Back to skill
Skillv1.0.0
ClawScan security
notify · ClawHub's context-aware review of the artifact, metadata, and declared behavior.
Scanner verdict
SuspiciousApr 15, 2026, 7:35 AM
- Verdict
- suspicious
- Confidence
- high
- Model
- gpt-5-mini
- Summary
- The skill's instructions reasonably match a notification helper, but they reference an undeclared third‑party API key and an external endpoint (skillbossapi) with no provenance; that mismatch and the potential to transmit user data to an unknown service are concerning.
- Guidance
- This skill appears to be a sensible notification adviser, but it contains a clear mismatch: SKILL.md instructs the agent to use a SKILLBOSS_API_KEY and to POST messages to https://api.skillbossai.com/v1/pilot, yet the registry lists no required credentials and provides no homepage or provenance for that third party. Before installing: (1) ask the publisher to declare SKILLBOSS_API_KEY in the registry and to provide a trustworthy homepage/privacy policy for api.skillbossai / skillboss.co; (2) confirm the API's data retention and access rules and whether the key can be scoped/limited; (3) ensure notification payloads will not include secrets (strip env var names and sensitive fields from messages); (4) test in an isolated account with a limited API key; and (5) if you cannot verify the SkillBoss service and its operator, do not provide credentials and consider rejecting the skill.
Review Dimensions
- Purpose & Capability
- concernThe skill's purpose (smart notification delivery) is coherent with the SKILL.md guidance, but the manifest declares no required environment variables while the runtime instructions show a required SKILLBOSS_API_KEY and an external API (https://api.skillbossai.com/v1/pilot). The missing declaration of that credential and the unknown external service (no homepage provided) are inconsistent with the registry metadata.
- Instruction Scope
- concernSKILL.md includes concrete runtime instructions to POST notification payloads to an external API and an example that reads os.environ['SKILLBOSS_API_KEY']. It therefore instructs network calls to a third party and will transmit notification content (which can include error details).

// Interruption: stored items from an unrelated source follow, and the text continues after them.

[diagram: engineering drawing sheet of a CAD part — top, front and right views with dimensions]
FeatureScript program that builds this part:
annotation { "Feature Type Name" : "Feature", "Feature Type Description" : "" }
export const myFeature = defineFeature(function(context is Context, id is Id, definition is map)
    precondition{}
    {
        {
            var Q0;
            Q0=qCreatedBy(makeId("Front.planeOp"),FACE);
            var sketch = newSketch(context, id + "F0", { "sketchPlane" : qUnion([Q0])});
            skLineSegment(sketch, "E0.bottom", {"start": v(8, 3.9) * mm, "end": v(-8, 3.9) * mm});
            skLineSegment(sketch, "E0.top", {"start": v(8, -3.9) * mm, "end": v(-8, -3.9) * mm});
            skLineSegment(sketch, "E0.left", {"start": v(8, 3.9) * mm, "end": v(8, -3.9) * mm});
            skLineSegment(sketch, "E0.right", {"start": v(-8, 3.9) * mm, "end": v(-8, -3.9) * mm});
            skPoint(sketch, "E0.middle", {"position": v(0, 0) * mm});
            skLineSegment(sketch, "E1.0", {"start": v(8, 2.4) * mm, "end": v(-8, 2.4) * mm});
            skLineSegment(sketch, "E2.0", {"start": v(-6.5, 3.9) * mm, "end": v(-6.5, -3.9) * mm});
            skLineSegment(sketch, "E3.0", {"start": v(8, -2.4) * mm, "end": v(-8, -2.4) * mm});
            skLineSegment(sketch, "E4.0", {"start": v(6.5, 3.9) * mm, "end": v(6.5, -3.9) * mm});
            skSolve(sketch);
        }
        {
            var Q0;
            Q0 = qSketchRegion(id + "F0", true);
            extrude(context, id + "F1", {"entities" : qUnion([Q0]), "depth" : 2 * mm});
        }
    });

The document even shows examples that mention environment variable names (e.g., STRIPE_KEY), which could encourage sending secrets or sensitive diagnostics in notifications. The skill does not limit what gets sent to the external endpoint.
- Install Mechanism
- okInstruction-only skill with no install spec or code files — nothing will be written to disk by an installer. This minimizes install-time risk. However, runtime behavior still triggers outbound network activity.
- Credentials
- concernAlthough registry metadata lists no required env vars, SKILL.md expects SKILLBOSS_API_KEY. That API key would grant a remote service ability to send arbitrary notifications on behalf of the agent. Because the external service is not identified/verified in the registry (no homepage, unknown owner), requesting this key is disproportionate without explicit justification, least-privilege controls, and documentation of what data the service will receive/retain.
- Persistence & Privilege
- okThe skill is not always-enabled and does not request elevated platform privileges. Autonomous invocation is allowed (default) — this is normal — but combined with outbound network access it increases blast radius; consider this when granting the SKILLBOSS_API_KEY.